**Stated task a:** Decide whether each statement below agrees with the OPAQUE passage. For each, answer yes or no and quote the deciding words. (i) Two of the three suggestions in section 3.1.1 could lead to side-channel attacks if implemented in the natural way. (ii) The i-d recommends Poly1305 for the authentication-only envelope variant. (iii) Standard documentation exists for implementing Encrypt-then-HMAC.

We recognize that the OPAQUE i-d is meant only as a high-level description.
However, the guidance currently presented in the OPAQUE i-d, even if only
meant to be high-level, is likely to encourage vulnerabilities: there are 3
suggestions for implementing a key-robust AuthEnc scheme in section 3.1.1,
and 2 out of those 3 suggestions could lead to side-channel attacks if
implemented in the natural way.

Indeed, the guidance about using an RKR AE scheme is already being ignored
in prototype implementations. GCM and XSalsa20/Poly1305 are two of the most
widely used AEAD schemes today, with widespread library support and
standardization. Furthermore, to our knowledge, there is no standard or
official documentation about implementing Encrypt-then-HMAC. Given this, we
think it is likely that practitioners would choose to utilize standardized
schemes such as GCM instead of Encrypt-then-HMAC, misunderstanding that
they are not RKR-secure. Explicit warnings in future documentation against
using these AEAD schemes could remedy this.

There is a specification in 3.1.1 for an authentication-only envelope
variant, but much of our discussion still applies. This scheme requires the
use of a key-robust MAC, and if something like Poly1305 were to be used,
the attack would still be viable. The i-d does recommend the use of HMAC,
but the i-d might be strengthened to explicitly recommend against
non-key-robust MACs.

Now is an important time to surface these issues, before any
standardization decisions are made and, if OPAQUE is chosen, before any
documentation is written, so that we can provide practitioners with the
most concrete guidelines that will ensure secure deployment. Our hope is
that exploring these subtleties now will lead to discussions about how to
best move forward with providing such guidelines.


On Thu, Mar 19, 2020 at 8:11 PM Hugo Krawczyk <>

> Julia's (and her co-authors) post requires some important clarifications
> to avoid confusion about the security of OPAQUE.

**Stated task b:** Select and copy every line of the listing that contains the string "kern". Case counts.

**Raw records:**
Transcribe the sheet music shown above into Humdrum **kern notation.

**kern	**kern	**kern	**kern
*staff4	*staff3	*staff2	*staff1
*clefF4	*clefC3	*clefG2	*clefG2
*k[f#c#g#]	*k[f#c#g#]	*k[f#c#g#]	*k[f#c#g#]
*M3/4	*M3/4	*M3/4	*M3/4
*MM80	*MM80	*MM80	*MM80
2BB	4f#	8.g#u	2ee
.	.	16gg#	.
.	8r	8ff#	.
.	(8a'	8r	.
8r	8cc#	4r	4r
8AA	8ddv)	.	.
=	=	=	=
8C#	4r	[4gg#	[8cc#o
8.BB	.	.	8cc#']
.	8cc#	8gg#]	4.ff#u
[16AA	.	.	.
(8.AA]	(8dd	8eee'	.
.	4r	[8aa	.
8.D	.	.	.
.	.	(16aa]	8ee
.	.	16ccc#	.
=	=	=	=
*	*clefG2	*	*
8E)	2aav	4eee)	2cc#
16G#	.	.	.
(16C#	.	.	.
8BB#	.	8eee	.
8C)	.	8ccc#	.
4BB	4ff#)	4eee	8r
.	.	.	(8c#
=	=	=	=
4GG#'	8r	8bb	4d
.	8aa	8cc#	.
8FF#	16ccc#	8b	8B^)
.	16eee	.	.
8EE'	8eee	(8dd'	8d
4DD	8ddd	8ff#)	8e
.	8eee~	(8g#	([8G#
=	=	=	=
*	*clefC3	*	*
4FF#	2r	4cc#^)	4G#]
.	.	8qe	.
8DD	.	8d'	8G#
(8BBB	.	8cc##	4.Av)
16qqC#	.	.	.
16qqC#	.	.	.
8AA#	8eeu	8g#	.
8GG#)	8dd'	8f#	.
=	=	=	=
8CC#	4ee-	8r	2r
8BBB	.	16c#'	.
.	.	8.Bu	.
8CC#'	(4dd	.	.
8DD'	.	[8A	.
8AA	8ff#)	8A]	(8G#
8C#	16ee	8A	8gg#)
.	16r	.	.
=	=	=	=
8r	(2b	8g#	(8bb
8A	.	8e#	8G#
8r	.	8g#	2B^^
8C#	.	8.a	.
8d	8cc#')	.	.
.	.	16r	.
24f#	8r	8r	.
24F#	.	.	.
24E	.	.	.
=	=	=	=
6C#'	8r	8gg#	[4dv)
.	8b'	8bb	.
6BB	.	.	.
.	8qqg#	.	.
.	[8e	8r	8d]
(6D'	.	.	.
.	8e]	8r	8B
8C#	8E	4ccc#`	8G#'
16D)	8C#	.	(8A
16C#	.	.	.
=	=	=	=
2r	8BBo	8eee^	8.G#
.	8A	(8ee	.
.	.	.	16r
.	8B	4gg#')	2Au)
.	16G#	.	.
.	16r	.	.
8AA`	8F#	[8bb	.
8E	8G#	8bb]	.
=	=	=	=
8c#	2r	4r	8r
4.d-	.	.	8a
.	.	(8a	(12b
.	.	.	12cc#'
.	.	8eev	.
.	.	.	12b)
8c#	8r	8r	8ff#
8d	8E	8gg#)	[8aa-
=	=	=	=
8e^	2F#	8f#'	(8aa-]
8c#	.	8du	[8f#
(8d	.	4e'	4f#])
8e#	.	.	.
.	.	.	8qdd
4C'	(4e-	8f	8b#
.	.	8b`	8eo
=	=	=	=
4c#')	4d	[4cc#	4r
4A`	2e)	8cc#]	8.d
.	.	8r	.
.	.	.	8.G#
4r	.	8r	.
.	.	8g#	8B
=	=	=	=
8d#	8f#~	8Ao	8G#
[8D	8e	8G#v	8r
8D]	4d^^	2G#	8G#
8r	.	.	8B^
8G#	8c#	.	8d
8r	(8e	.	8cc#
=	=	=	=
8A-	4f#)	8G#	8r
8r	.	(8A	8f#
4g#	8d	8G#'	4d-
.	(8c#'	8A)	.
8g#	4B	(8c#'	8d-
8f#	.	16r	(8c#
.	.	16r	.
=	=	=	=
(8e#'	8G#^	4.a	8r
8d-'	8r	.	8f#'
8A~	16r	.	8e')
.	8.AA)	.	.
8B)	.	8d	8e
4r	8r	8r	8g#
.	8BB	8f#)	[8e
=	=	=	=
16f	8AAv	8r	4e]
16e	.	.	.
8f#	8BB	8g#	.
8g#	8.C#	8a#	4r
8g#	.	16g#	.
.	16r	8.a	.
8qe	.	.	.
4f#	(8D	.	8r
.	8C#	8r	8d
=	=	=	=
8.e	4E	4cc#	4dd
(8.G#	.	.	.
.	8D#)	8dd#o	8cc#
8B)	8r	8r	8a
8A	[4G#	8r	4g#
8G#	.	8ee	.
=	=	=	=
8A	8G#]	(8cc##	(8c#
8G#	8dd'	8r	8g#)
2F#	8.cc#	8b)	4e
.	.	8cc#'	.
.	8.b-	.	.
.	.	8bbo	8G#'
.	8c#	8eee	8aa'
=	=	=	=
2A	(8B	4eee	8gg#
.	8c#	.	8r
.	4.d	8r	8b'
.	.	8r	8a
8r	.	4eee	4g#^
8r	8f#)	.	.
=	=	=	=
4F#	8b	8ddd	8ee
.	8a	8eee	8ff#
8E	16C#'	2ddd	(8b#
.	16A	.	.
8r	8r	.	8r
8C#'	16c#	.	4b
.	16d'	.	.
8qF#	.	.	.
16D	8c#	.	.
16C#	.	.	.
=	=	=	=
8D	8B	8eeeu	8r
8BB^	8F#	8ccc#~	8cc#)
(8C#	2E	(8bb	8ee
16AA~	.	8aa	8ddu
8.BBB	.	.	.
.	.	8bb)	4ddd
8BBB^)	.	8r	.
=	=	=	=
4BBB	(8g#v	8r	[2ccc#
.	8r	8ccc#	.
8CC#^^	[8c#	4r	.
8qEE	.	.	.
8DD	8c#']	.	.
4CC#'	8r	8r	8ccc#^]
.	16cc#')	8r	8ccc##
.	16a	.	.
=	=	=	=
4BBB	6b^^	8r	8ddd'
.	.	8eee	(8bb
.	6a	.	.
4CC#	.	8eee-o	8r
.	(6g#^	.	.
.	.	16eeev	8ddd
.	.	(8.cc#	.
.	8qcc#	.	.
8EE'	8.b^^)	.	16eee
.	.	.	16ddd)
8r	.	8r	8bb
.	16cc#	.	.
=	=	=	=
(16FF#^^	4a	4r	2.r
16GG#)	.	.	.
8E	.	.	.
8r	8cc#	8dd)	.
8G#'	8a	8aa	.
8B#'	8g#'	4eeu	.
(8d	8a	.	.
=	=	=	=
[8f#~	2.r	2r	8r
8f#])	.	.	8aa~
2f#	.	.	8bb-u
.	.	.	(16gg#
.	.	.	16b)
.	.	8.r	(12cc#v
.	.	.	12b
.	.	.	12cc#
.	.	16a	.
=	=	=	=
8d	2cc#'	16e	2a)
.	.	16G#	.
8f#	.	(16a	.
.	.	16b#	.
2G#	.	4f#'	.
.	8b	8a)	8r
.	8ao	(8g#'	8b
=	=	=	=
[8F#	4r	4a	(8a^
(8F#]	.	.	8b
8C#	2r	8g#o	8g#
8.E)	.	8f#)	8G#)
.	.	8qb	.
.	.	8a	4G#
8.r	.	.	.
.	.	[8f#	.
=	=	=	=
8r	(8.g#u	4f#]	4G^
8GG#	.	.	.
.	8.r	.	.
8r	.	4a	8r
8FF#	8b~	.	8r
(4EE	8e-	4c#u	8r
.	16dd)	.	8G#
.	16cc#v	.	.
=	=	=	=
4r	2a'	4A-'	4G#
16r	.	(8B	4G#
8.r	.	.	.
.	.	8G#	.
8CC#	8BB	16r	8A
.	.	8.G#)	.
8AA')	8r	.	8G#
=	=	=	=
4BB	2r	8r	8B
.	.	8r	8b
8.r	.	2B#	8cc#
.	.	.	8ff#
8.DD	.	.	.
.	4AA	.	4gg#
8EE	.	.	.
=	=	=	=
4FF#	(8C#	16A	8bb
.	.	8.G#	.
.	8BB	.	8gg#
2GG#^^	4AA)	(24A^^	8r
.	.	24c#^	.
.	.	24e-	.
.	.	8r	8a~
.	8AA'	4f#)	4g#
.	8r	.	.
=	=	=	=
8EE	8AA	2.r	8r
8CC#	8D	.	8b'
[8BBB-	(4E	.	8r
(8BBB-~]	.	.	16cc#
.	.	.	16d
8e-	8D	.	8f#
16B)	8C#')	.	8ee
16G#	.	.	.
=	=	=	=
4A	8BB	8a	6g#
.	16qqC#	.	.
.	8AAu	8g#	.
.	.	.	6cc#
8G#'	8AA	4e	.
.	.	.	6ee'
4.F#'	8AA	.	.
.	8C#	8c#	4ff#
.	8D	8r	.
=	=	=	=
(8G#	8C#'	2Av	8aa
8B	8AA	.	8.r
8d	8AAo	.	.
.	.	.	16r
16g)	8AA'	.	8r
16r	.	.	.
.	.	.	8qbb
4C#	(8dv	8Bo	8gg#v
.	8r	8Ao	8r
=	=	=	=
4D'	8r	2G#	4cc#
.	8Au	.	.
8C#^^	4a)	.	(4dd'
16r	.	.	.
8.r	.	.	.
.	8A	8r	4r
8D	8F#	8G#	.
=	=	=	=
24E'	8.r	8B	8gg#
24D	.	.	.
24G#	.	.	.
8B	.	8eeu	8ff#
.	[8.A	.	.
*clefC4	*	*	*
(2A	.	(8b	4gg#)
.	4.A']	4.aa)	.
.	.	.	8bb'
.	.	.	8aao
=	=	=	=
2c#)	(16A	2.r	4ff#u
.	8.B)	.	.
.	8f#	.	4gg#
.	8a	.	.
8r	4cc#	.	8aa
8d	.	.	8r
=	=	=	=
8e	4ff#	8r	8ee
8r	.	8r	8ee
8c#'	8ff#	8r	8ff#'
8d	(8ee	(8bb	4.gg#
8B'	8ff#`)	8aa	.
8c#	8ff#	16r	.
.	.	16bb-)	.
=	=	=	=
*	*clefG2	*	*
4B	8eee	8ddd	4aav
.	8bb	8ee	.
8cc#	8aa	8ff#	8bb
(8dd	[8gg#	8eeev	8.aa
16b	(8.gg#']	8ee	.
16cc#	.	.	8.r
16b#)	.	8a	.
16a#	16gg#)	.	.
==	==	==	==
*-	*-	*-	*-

**Expected output a:**
(i) Yes: "2 out of those 3 suggestions could lead to side-channel attacks if implemented in the natural way."
(ii) No: "The i-d does recommend the use of HMAC"
(iii) No: "to our knowledge, there is no standard or official documentation about implementing Encrypt-then-HMAC"

**Expected output b:**
Transcribe the sheet music shown above into Humdrum **kern notation.
**kern	**kern	**kern	**kern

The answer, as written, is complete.